Durante o conflito, um incidente marcou um ponto de inflexão. No dia 9 de janeiro de 1905, uma multidão liderada por um padre rumava em direção ao Palácio de Inverno do czar, em São Petersburgo. O grupo desejava entregar uma petição ao líder. Nicolau II, porém, não estava no local, e sua guarda abriu fogo, promovendo um massacre.
O professor de Relações Internacionais da Universidade Federal do Rio Grande do Sul (Ufrgs) e doutor em História pela Universidade de São Paulo (USP) Paulo Fagundes Visentini aponta que esse acontecimento "rompeu o elo entre o povo e o seu soberano".
Como resposta, uma insurgência se espalhou pelo país, com greves, saques, destruição de propriedades e assassinatos de nobres. O imperador tentou arrefecer os ânimos propondo reformas e convocando a Duma, o parlamento consultivo. Em setembro, foi assinado o acordo de paz com o Japão. Em outubro, os primeiros Sovietes - conselhos - de operários e soldados se formaram.
Sem liderança, no entanto, os revolucionários foram sufocados pela repressão. Os sovietes foram esmagados, ataques violentos com fins antissemitas, conhecidos como pogroms, ocorreram, e a Duma foi esvaziada. O espírito revolucionário, porém, sobreviveu.
Com o passar dos anos, a perseguição por parte do império diminuiu, e os movimentos contestadores voltaram a crescer. Pressionado, por um lado, pela França e pela Inglaterra, e, por outro, pelo círculo de poder interno, que acreditava em um conflito militar como forma de unir a nação, Nicolau II ingressou na Primeira Guerra Mundial (1914-1918)

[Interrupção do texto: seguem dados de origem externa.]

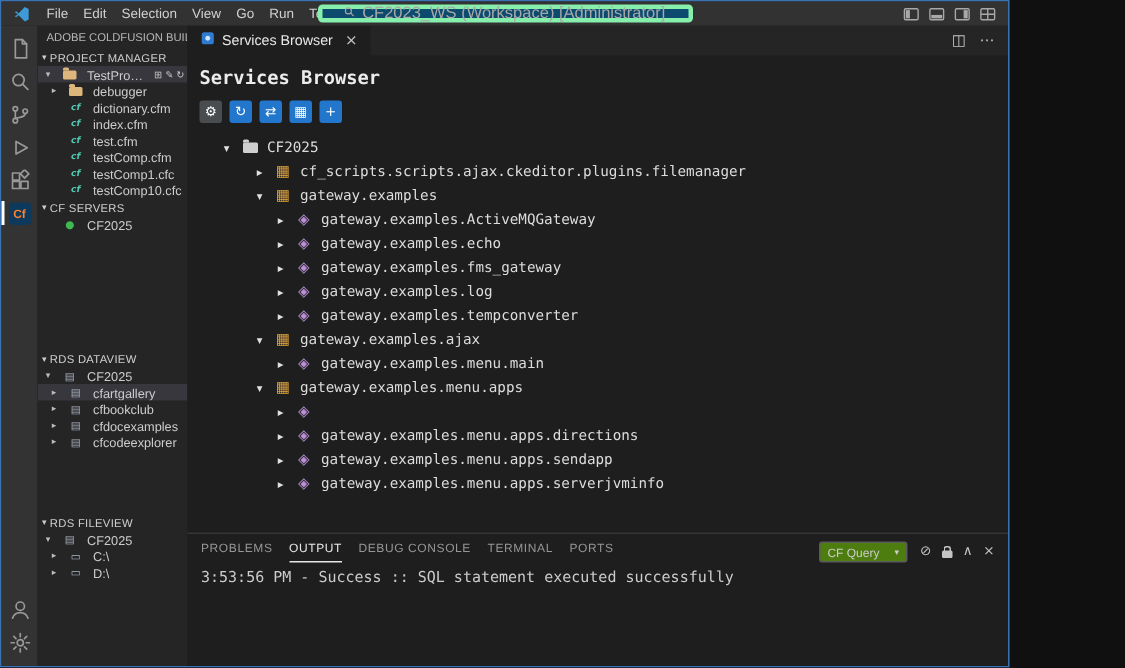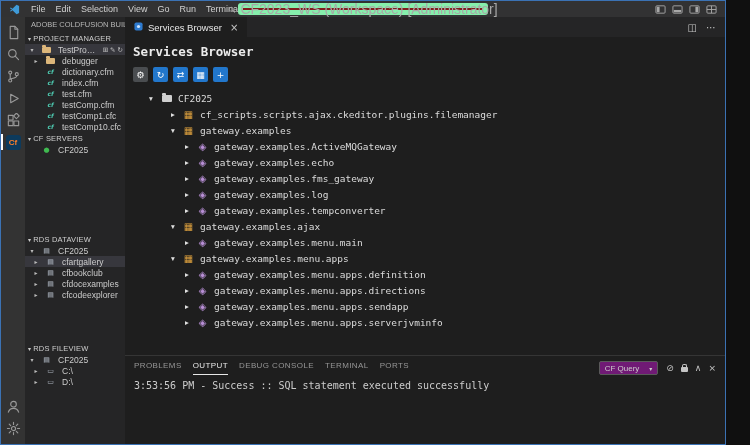--- a/index.html
+++ b/index.html
@@ -1,25 +1,25 @@
 <!DOCTYPE html>
 <html><head>
 <meta charset="utf-8">
 <style>
   html,body{margin:0;padding:0;background:#101010;}
   body{width:750px;height:445px;overflow:hidden;font-family:"Liberation Sans","DejaVu Sans",sans-serif;color:#ccc;}
   *{box-sizing:border-box;}
-  .window{width:726px;height:445px;display:flex;flex-direction:column;background:#1e1e1e;border:1px solid #3b72b4;}
+  .window{width:673px;height:445px;display:flex;flex-direction:column;background:#1e1e1e;border:1px solid #3b72b4;}
 
   
   .titlebar{height:16px;flex:none;background:#323233;display:flex;align-items:center;padding:0 6px;gap:2px;position:relative;}
   .logo-wrap{width:14px;height:12px;display:flex;align-items:center;justify-content:center;margin-right:3px;}
   .menubar{display:flex;align-items:center;}
   .menu-item{font-size:9px;color:#d0d0d0;padding:1px 5px;border-radius:3px;white-space:nowrap;}
-  .command-center{position:absolute;left:50%;top:2px;transform:translateX(-50%);width:250px;height:12px;background:#7f1d1d;border:5px solid #86efac;border-radius:3px;display:flex;align-items:center;justify-content:center;gap:4px;font-size:14px;color:#a8a8a8;white-space:nowrap;}
+  .command-center{position:absolute;left:50%;top:2px;transform:translateX(-50%);width:250px;height:12px;background:#0c4a6e;border:3px solid #86efac;border-radius:3px;display:flex;align-items:center;justify-content:center;gap:4px;font-size:11px;color:#a8a8a8;white-space:nowrap;}
   .tb-right{margin-left:auto;display:flex;align-items:center;gap:6px;padding-right:2px;}
   .tb-ico{display:flex;align-items:center;}
 
   
   .main{flex:1;min-height:0;display:flex;}
 
   
   .activitybar{width:24px;flex:none;background:#333333;display:flex;flex-direction:column;align-items:center;padding-top:4px;}
   .ab-item{width:24px;height:22px;display:flex;align-items:center;justify-content:center;position:relative;}
   .ab-item svg{stroke:#999;fill:none;stroke-width:1.2;stroke-linecap:round;stroke-linejoin:round;}
@@ -75,21 +75,21 @@
   .g-package{color:#e2a43f;font-size:10px;}
   .g-service{color:#b88fd6;font-size:10px;}
   .tree .folder-glyph{background:#cfcfcf;width:10px;height:7px;}
 
   
   .panel{height:89px;flex:none;border-top:1px solid #353535;display:flex;flex-direction:column;background:#1e1e1e;}
   .panel-header{height:19px;flex:none;display:flex;align-items:flex-end;padding:0 9px;gap:11px;}
   .ptab{font-size:8px;letter-spacing:.4px;color:#969696;height:100%;display:flex;align-items:center;border-bottom:1px solid transparent;white-space:nowrap;}
   .ptab.active{color:#e7e7e7;border-bottom-color:#e7e7e7;}
   .panel-right{margin-left:auto;display:flex;align-items:center;gap:8px;}
-  .channel-select{height:14px;background:#701a75;border:1px solid #5a5a5a;border-radius:2px;display:flex;align-items:center;gap:10px;padding:0 5px;font-size:8px;color:#cccccc;}
+  .channel-select{height:14px;background:#4d7c0f;border:1px solid #5a5a5a;border-radius:2px;display:flex;align-items:center;gap:10px;padding:0 5px;font-size:8px;color:#cccccc;}
   .cs-chev{font-size:6px;color:#ccc;font-family:"DejaVu Sans",sans-serif;}
   .panel-actions{display:flex;align-items:center;gap:7px;}
   .pact{color:#c5c5c5;font-size:9px;display:flex;align-items:center;font-family:"DejaVu Sans",sans-serif;}
   .lock-ico{position:relative;width:7px;height:5px;background:#c5c5c5;border-radius:1px;margin-top:3px;display:inline-block;}
   .lock-ico::before{content:"";position:absolute;top:-3px;left:1px;width:3px;height:3px;border:1px solid #c5c5c5;border-bottom:none;border-radius:2px 2px 0 0;}
   .panel-body{flex:1;font-family:"DejaVu Sans Mono",monospace;font-size:10px;color:#cccccc;padding:5px 9px;white-space:nowrap;overflow:hidden;}
 </style>
 </head>
 <body>
 
@@ -426,21 +426,20 @@
     <span class="tlabel">gateway.examples.menu.main</span>
   </div>
             <div class="trow lvl1">
     <span class="chev">▾</span>
     <span class="ric g-package">▦</span>
     <span class="tlabel">gateway.examples.menu.apps</span>
   </div>
             <div class="trow lvl2">
     <span class="chev">▸</span>
     <span class="ric g-service">◈</span>
-    <span class="tlabel">gateway.examples.menu.apps.definition</span>
   </div>
             <div class="trow lvl2">
     <span class="chev">▸</span>
     <span class="ric g-service">◈</span>
     <span class="tlabel">gateway.examples.menu.apps.directions</span>
   </div>
             <div class="trow lvl2">
     <span class="chev">▸</span>
     <span class="ric g-service">◈</span>
     <span class="tlabel">gateway.examples.menu.apps.sendapp</span>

A decisão, entretanto, debilitou ainda mais o país. Com a mobilização de 12 milhões de soldados, sem armamentos e mantimentos, derrotas foram se acumulando em 1916. A soma de fatores - Exército enfraquecido, fome interna e desestruturação do governo - acabou por colapsar o império. Em fevereiro de 1917, revoltas e uma greve de quase 300 mil operários, apoiada pelo Parlamento, acabou por levar à renúncia do czar, em 2 de março.

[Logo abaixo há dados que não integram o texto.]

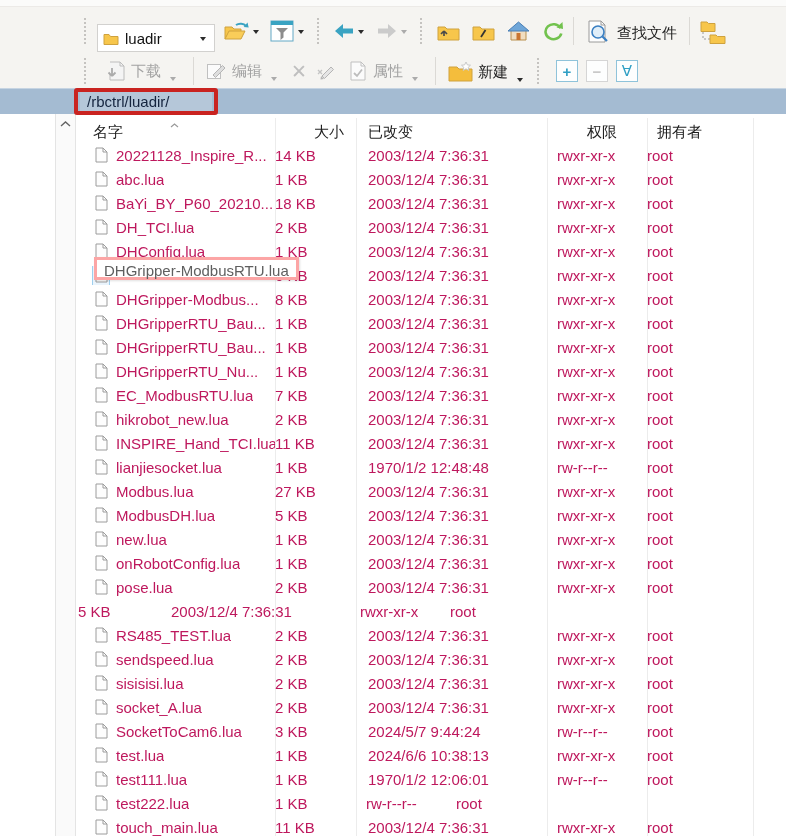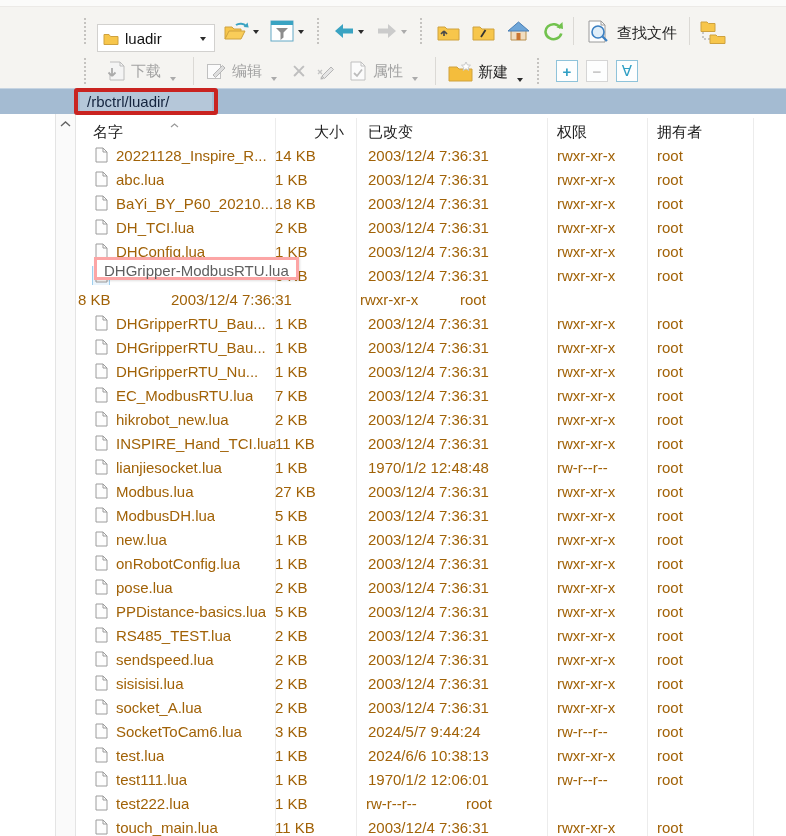--- a/index.html
+++ b/index.html
@@ -42,33 +42,33 @@
                border-left:1px solid #e4e4e4; border-right:1px solid #e4e4e4; }
   .sb-up { height:20px; display:flex; align-items:center; justify-content:center; }
 
   
   .listpanel { position:absolute; left:78px; top:114px; width:708px; height:722px; background:#fff; }
   .colsep { position:absolute; top:4px; bottom:0; width:1px; background:#ececec; }
   .lheader { position:absolute; top:6px; left:0; right:0; height:24px; display:flex; align-items:center;
              font-size:15px; color:#1c1c1c; }
   .sortglyph { position:absolute; top:0px; left:92px; }
   .rows { position:absolute; top:29px; left:0; right:0; }
-  .frow { display:flex; align-items:center; height:24px; font-size:15px; color:#a16207; }
+  .frow { display:flex; align-items:center; height:24px; font-size:15px; color:#be185d; }
   .c-name { width:197px; padding-left:15px; display:flex; align-items:center; overflow:hidden; white-space:nowrap; }
   .iconwrap { width:16px; height:19px; margin-right:7px; flex:none; display:flex; align-items:center; justify-content:center; }
   .iconwrap.hovered { outline:1px solid #9ecfee; background:#eaf4fc; }
   .nametxt { overflow:hidden; white-space:nowrap; }
   .c-size { width:81px; text-align:left; padding-right:12px; white-space:nowrap; }
   .c-changed { width:191px; padding-left:12px; white-space:nowrap; }
   .c-perms { width:100px; padding-left:10px; white-space:nowrap; }
-  .c-owner { width:106px; padding-left:10px; white-space:nowrap; }
+  .c-owner { width:106px; white-space:nowrap; }
   .h-name { width:197px; padding-left:15px; }
   .h-size { width:81px; text-align:right; padding-right:12px; }
   .h-changed { width:191px; padding-left:12px; }
-  .h-perms { width:100px; padding-left:10px; }
+  .h-perms { width:100px; padding-left:10px;text-align:center; }
   .h-owner { width:106px; padding-left:10px; }
 
   .tooltip { position:absolute; left:16px; top:143px; height:23px; line-height:21px; border:3px solid #fca5a5;
              background:#fff; color:#5f5f5f; padding:0 7px; font-size:15px; white-space:nowrap; z-index:9;
              box-shadow:1px 1px 2px rgba(0,0,0,0.12); }
 </style>
 </head>
 <body>
 
 <div id="stage">
@@ -390,20 +390,29 @@
       </span>
       <span class="nametxt"></span>
     </div>
     <div class="c-size">6 KB</div>
     <div class="c-changed">2003/12/4 7:36:31</div>
     <div class="c-perms">rwxr-xr-x</div>
     <div class="c-owner">root</div>
   </div>
 
   <div class="frow">
+    <div class="c-name">
+      <span class="iconwrap">
+        <svg width="13" height="16">
+          <path d="M1 1 h7 l4 4 v10 h-11 z" fill="#fdfdfd" stroke="#9c9c9c"></path>
+          <path d="M8 1 v4 h4" fill="none" stroke="#9c9c9c"></path>
+        </svg>
+      </span>
+      <span class="nametxt">DHGripper-Modbus...</span>
+    </div>
     <div class="c-size">8 KB</div>
     <div class="c-changed">2003/12/4 7:36:31</div>
     <div class="c-perms">rwxr-xr-x</div>
     <div class="c-owner">root</div>
   </div>
 
   <div class="frow">
     <div class="c-name">
       <span class="iconwrap">
         <svg width="13" height="16">
@@ -589,29 +598,20 @@
       </span>
       <span class="nametxt">pose.lua</span>
     </div>
     <div class="c-size">2 KB</div>
     <div class="c-changed">2003/12/4 7:36:31</div>
     <div class="c-perms">rwxr-xr-x</div>
     <div class="c-owner">root</div>
   </div>
 
   <div class="frow">
-    <div class="c-name">
-      <span class="iconwrap">
-        <svg width="13" height="16">
-          <path d="M1 1 h7 l4 4 v10 h-11 z" fill="#fdfdfd" stroke="#9c9c9c"></path>
-          <path d="M8 1 v4 h4" fill="none" stroke="#9c9c9c"></path>
-        </svg>
-      </span>
-      <span class="nametxt">PPDistance-basics.lua</span>
-    </div>
     <div class="c-size">5 KB</div>
     <div class="c-changed">2003/12/4 7:36:31</div>
     <div class="c-perms">rwxr-xr-x</div>
     <div class="c-owner">root</div>
   </div>
 
   <div class="frow">
     <div class="c-name">
       <span class="iconwrap">
         <svg width="13" height="16">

Com o fim da dinastia Romanov - há três séculos no poder -, o comitê criado pelos membros da Duma para articular uma saída negociada para a crise se tornou um governo provisório. Paralelamente, os sovietes se reorganizavam. A partir daí, estabeleceu-se um governo dual. De um lado, um poder provisório (formal), que representava os interesses da elite conservadora; e, de outro, os sovietes, com grande presença dos bolcheviques.
O governo provisório, porém, tinha se comprometido a seguir na guerra, algo que o país já não mais suportava. "Ninguém mais aguentava a guerra. Os soldados desertavam e voltavam para casa. Então, já estava em marcha. Só faltava uma liderança", destaca Visentini.
Essa liderança surgiu em abril, quando Lênin retornou do exílio na Suíça. Um mês depois, o até então menchevique Leon Trótski mudou de lado e aderiu às teses leninistas. A tensão se mantinha, com ofensivas russas derrotadas na guerra e a tentativa de derrubada do governo provisório. Percebendo o avanço da esquerda, o governo ainda tentou conter a marcha revolucionária, mas não teve forças para isso.
Por fim, mobilizando a Guarda Vermelha e atraindo a população com o lema "Paz, pão e terra", os bolcheviques tomaram o poder, em 25 de outubro. A história mundial estava sendo escrita no Leste europeu.